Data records
- - - - - - -

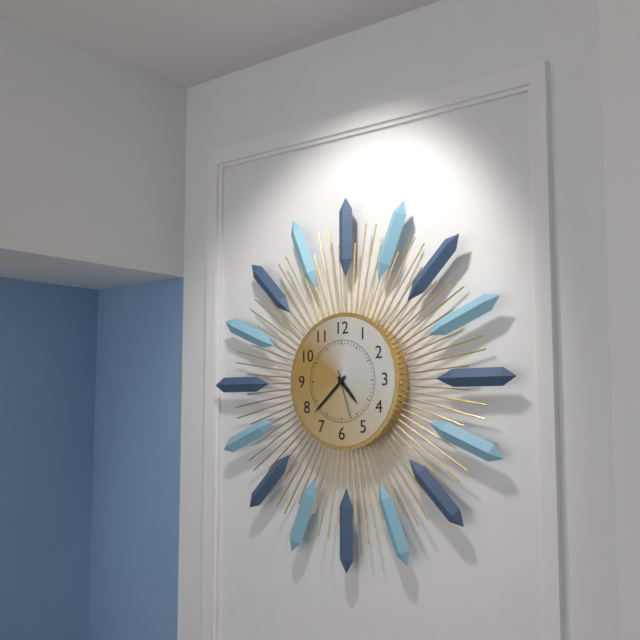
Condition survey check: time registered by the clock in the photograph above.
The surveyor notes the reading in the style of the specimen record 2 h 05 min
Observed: 4 h 38 min
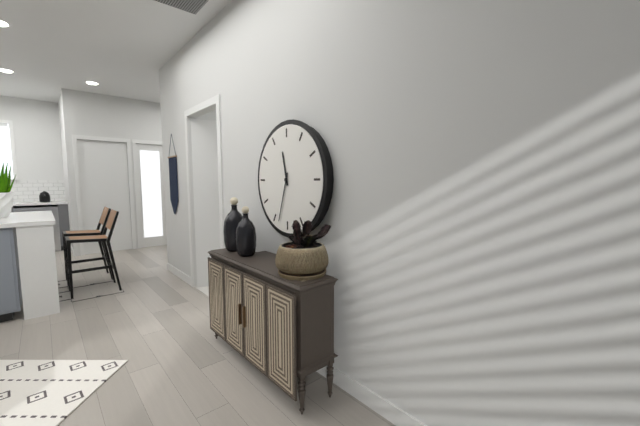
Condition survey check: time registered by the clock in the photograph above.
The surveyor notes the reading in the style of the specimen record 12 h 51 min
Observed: 11 h 33 min
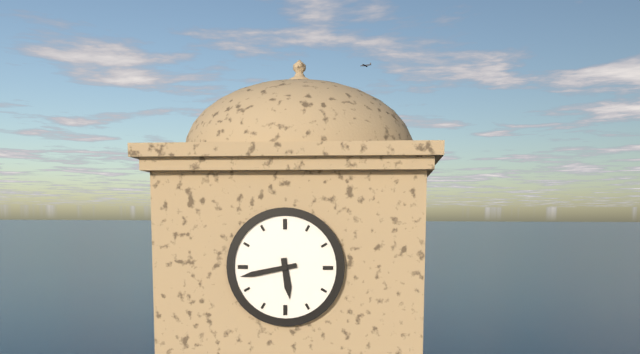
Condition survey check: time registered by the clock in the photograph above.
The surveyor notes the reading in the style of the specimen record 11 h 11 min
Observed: 5 h 43 min
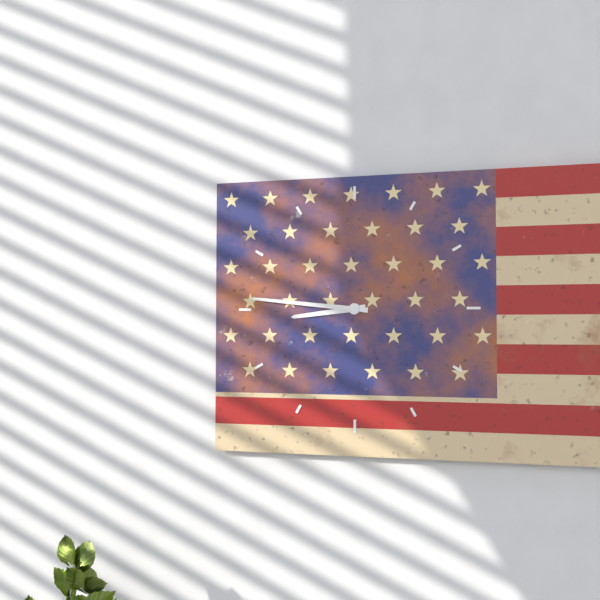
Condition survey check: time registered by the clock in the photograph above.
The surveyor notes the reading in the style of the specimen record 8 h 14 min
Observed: 8 h 46 min
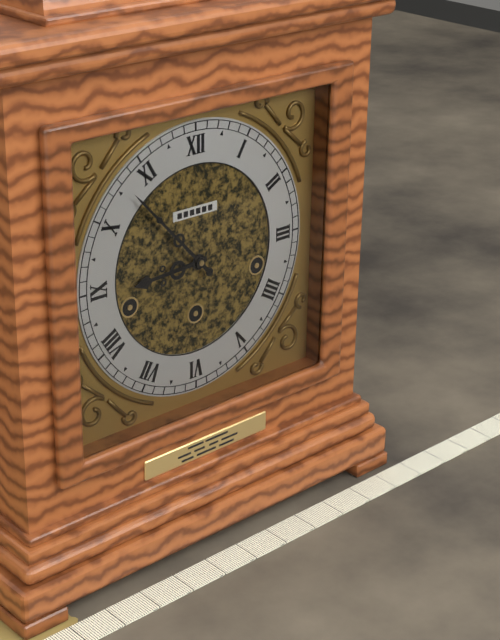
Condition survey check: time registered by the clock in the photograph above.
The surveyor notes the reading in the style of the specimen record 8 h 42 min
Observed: 8 h 53 min
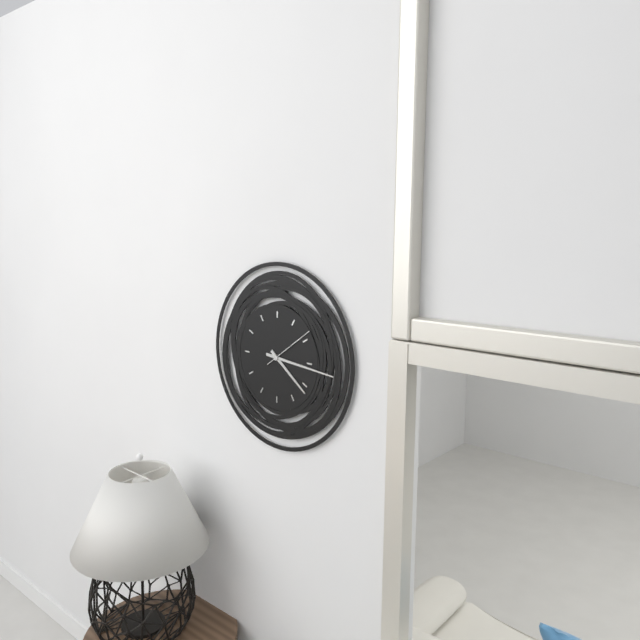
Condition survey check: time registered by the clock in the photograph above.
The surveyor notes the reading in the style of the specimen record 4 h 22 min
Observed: 4 h 16 min
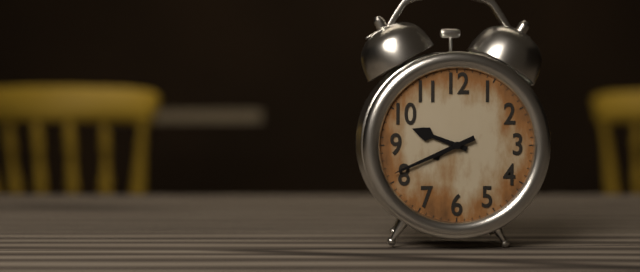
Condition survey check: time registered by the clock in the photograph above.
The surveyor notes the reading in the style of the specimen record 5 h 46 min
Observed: 9 h 41 min
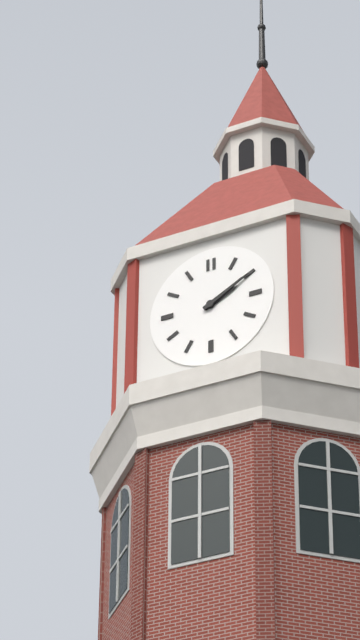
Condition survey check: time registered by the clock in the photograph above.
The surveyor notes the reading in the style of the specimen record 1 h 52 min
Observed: 2 h 10 min
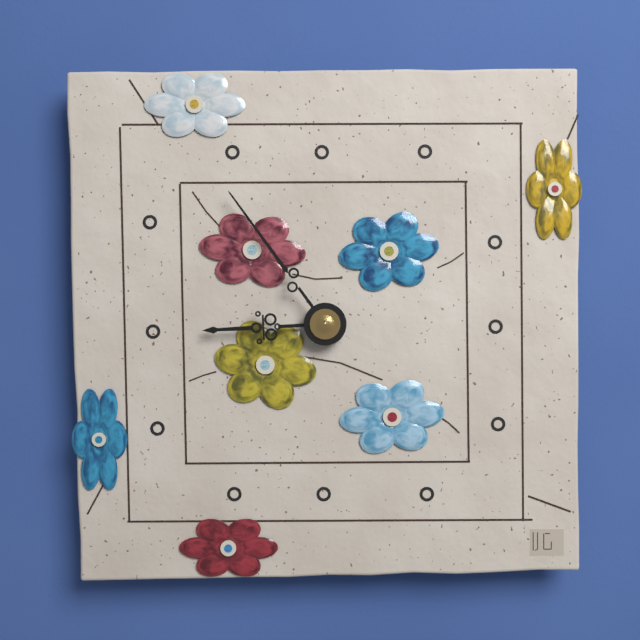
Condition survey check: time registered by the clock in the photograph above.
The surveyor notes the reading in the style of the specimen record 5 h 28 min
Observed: 8 h 54 min
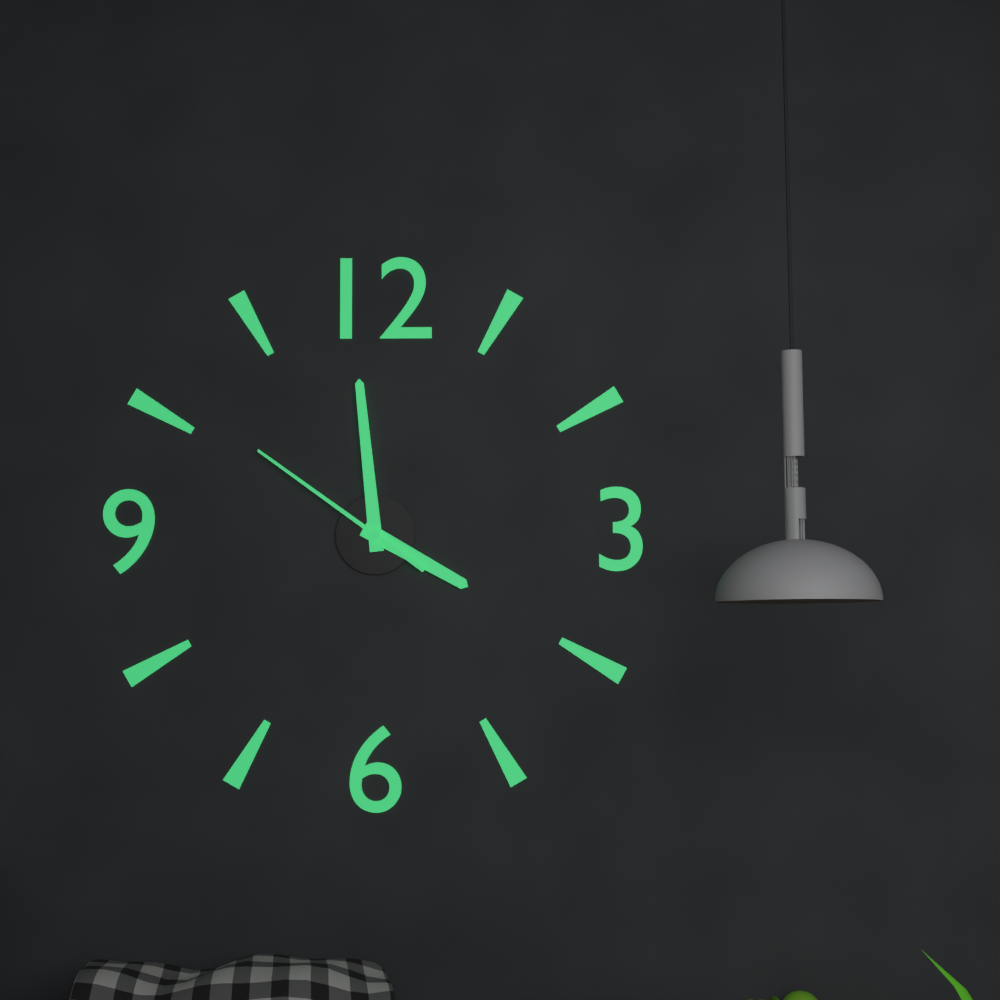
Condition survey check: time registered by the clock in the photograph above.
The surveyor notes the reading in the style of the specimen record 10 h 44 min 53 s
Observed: 3 h 59 min 51 s
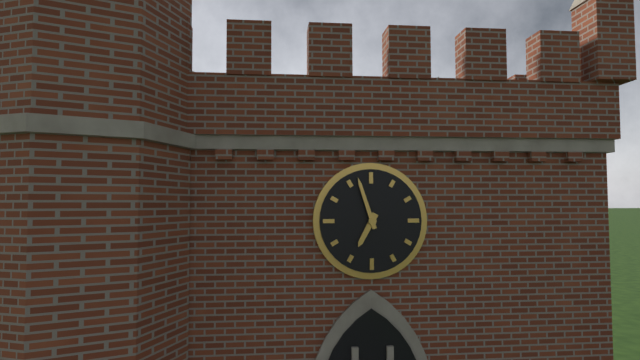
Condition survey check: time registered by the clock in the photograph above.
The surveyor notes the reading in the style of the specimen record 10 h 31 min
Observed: 6 h 57 min
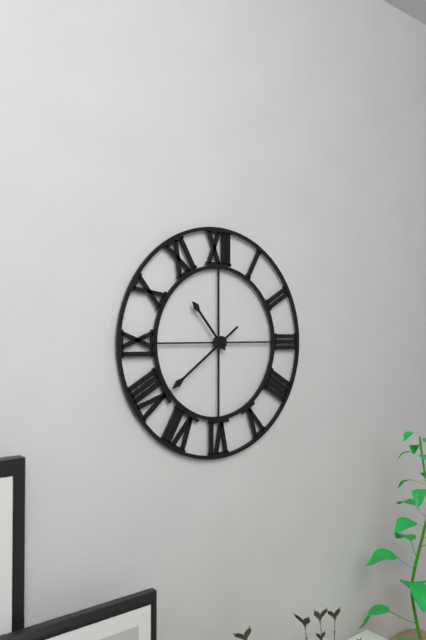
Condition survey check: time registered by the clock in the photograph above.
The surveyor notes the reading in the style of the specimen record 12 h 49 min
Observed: 10 h 39 min
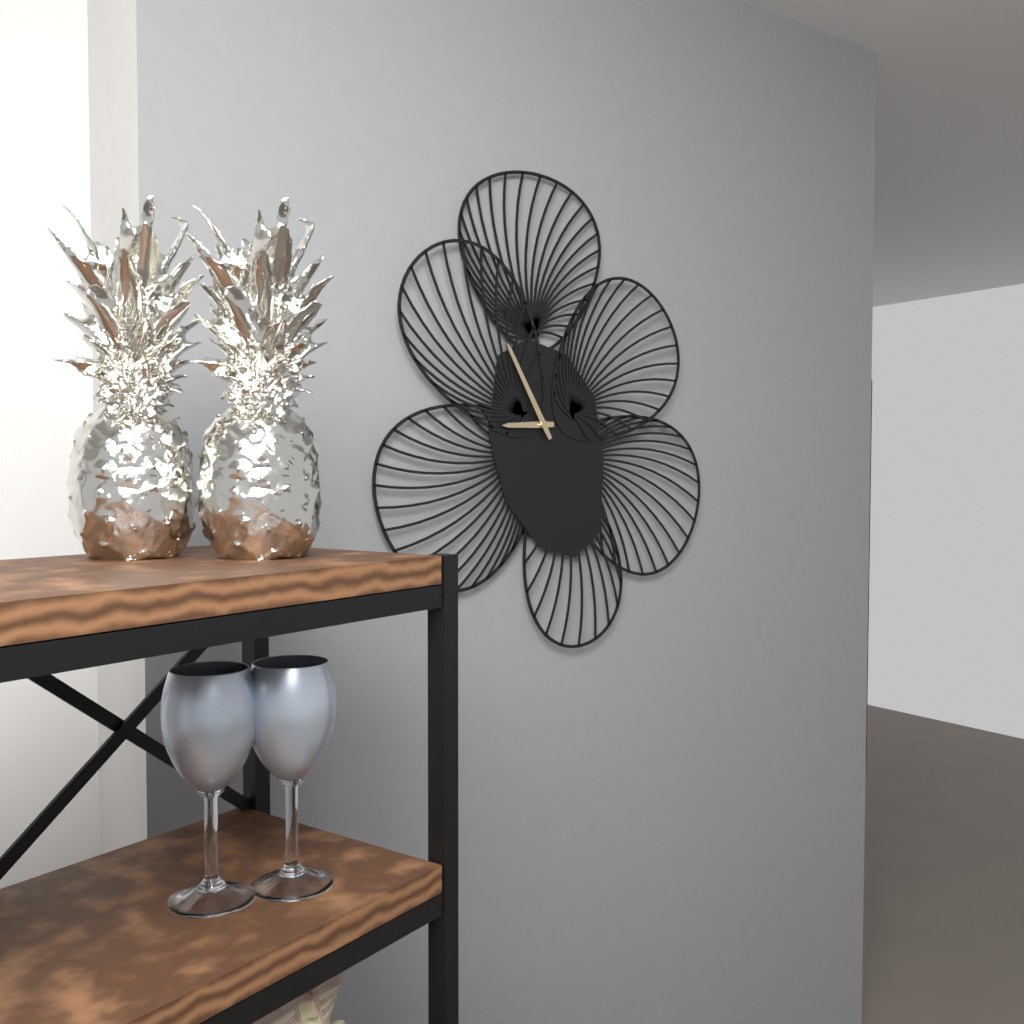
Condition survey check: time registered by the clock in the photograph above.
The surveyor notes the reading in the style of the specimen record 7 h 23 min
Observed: 8 h 55 min
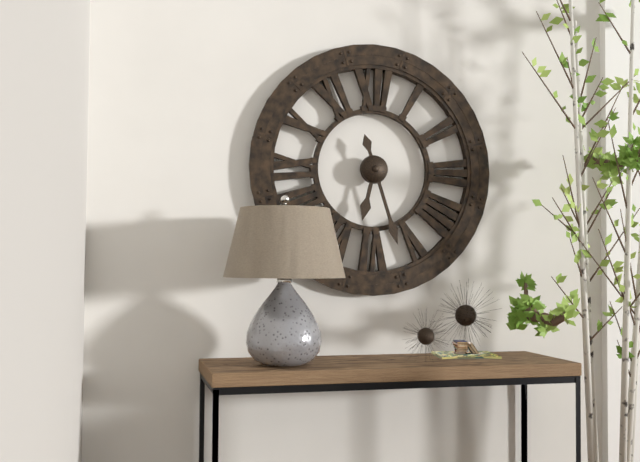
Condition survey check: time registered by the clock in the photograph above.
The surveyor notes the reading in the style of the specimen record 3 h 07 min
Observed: 6 h 27 min
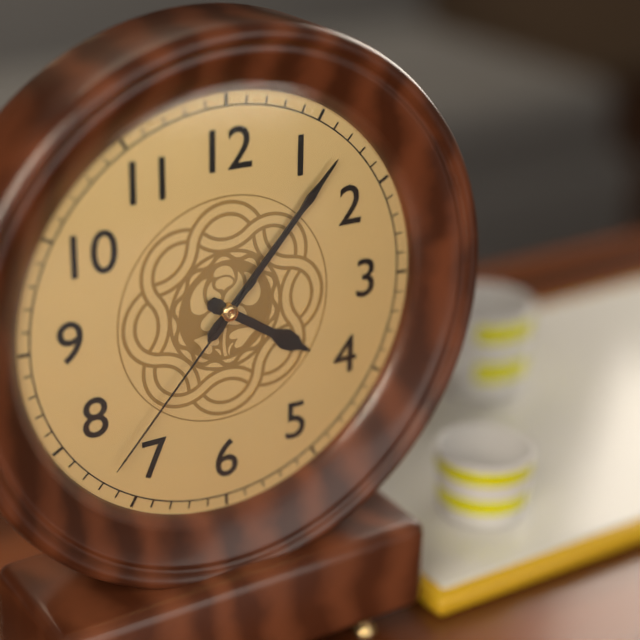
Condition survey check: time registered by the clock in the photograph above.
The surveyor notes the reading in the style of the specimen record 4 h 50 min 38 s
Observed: 4 h 07 min 37 s
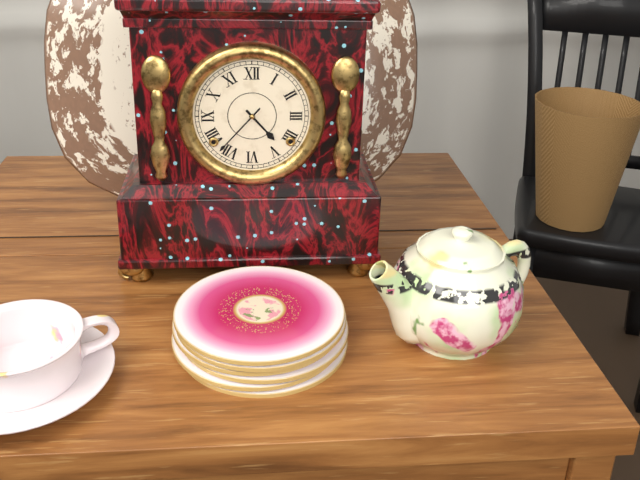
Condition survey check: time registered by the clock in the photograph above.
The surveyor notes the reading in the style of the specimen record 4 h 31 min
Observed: 4 h 37 min
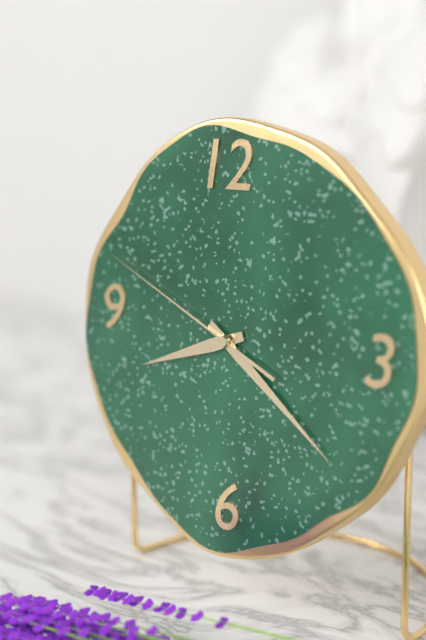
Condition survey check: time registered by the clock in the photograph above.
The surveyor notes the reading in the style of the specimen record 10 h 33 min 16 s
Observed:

- - - - - - -

Please copy the lines from the very first one through the line containing "Observed: 11 h 33 min", and leave the pictures out of your answer.

§ **COMPLETE RESPONSE**
Condition survey check: time registered by the clock in the photograph above.
The surveyor notes the reading in the style of the specimen record 2 h 05 min
Observed: 4 h 38 min
Condition survey check: time registered by the clock in the photograph above.
The surveyor notes the reading in the style of the specimen record 12 h 51 min
Observed: 11 h 33 min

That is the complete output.